At this point, the Simpsons has been on the air for 22 years. There are grown people with jobs and families who have not lived in a world where the Simpsons wasn't on the air. There have been people complaining that the show is past its prime for an entire decade now. Much like the Queen, the show is now something that seems to have always been there, an enduring monument.
But the Queen is 85, and suddenly it appears the Simpsons might not be long for this world either. The problem doesn't have anything to do with it being an elderly lady in the public eye - that would be silly, it's an animated TV show - but more to do with money. While the show is still profitable, with merchandising and advertising allowing Fox, the network behind it, the ability to make a grain silo full of money to swim in like Scrooge McDuck, it hasn't been all sunshine and rainbows. The voice cast, which has been an integral part of the show's success, wants in on that merchandising, and Fox thinks they are getting more than enough money as it is.

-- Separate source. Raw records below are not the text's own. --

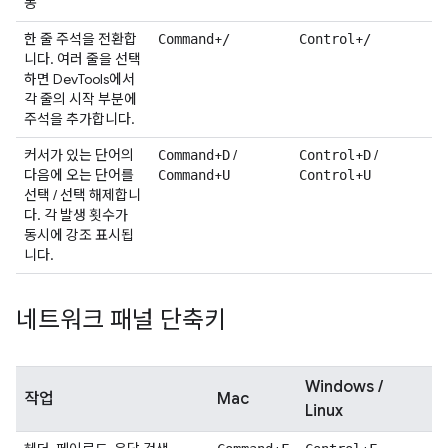
동
한 줄 주석을 전환합
+
+
Command
/
Control
/
니다. 여러 줄을 선택
하면 DevTools에서
각 줄의 시작 부분에
주석을 추가합니다.
커서가 있는 단어의
+
/
+
/
Command
D
Control
D
다음에 오는 단어를
+
+
Command
U
Control
U
선택 / 선택 해제합니
다. 각 발생 횟수가
동시에 강조 표시됩
니다.
네트워크 패널 단축키
Windows /
작업
Mac
Linux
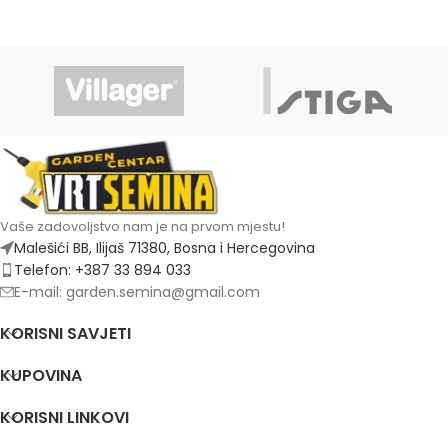
Vaše zadovoljstvo nam je na prvom mjestu!
Malešići BB, Ilijaš 71380, Bosna i Hercegovina
Telefon: +387 33 894 033
E-mail: garden.semina@gmail.com
KORISNI SAVJETI
KUPOVINA
KORISNI LINKOVI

It could be a negotiating tactic, but the threat doesn't really seem that empty. Fox has other successful animated series, or they could just start re-airing them from the beginning, as by now everyone has probably forgotten a TV show that aired 22 years ago. While the show has made them a great deal of money, selling it into syndication could be similarly profitable, and would make a large chunk of change without having to pay people a considerable amount of money to make new content - that voice cast makes $8 million a year each as is.

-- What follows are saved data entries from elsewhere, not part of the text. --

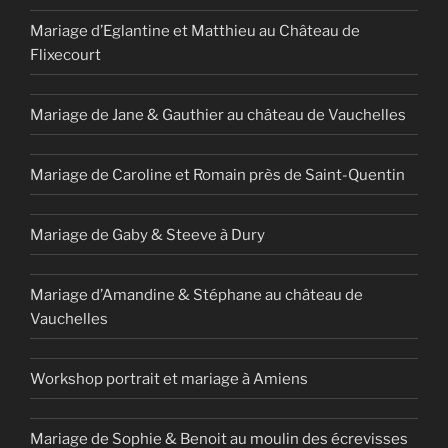
Mariage d’Eglantine et Matthieu au Château de
Flixecourt
Mariage de Jane & Gauthier au château de Vauchelles
Mariage de Caroline et Romain près de Saint-Quentin
Mariage de Gaby & Steeve à Dury
Mariage d’Amandine & Stéphane au château de
Vauchelles
Workshop portrait et mariage à Amiens
Mariage de Sophie & Benoit au moulin des écrevisses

Even if the series is cancelled, the various spin-off benefits aren't going away. While I'm certain someone would dispute it if I declared it this generation's Peanuts, it would be that comic strip's equivalent in posthumous activity. The strip was cancelled in 2000, after the death of creator Charles Schulz. Yet, eleven years on, the characters are still on a large amount of merchandise, and the strip runs continuously in reruns in newspapers and online. It is even getting the archival treatment, with complete volumes being treated like important cultural artifacts in their presentation. It might not have new installments, but it's not going anywhere.
The same deal will happen with the Simpsons, whether the series is cancelled due to this contract dispute or it continues on for another 22 years. It is a series that has become such a cultural force that there is no way to get rid of it, and the merchandising is so prevalent that the characters are inescapable. With syndication, anyone with a basic cable package will find it's entirely possible to watch the series for an entire day without seeing the same episode twice. It doesn't need to have new material, it has enough to sustain a merchandising empire all on its own.
There are plenty of people who view the show as past its prime and would welcome the production of new material ending. Even I haven't watched a new episode in years, since at the time I thought it had a major quality drop. But, even if the new material ceases, the show will never actually go away. The Queen will some day die, but she'll still be on our old coins. Similarly, while the series might be cancelled, the Simpsons will exist until the end of time, whether we want it to or not.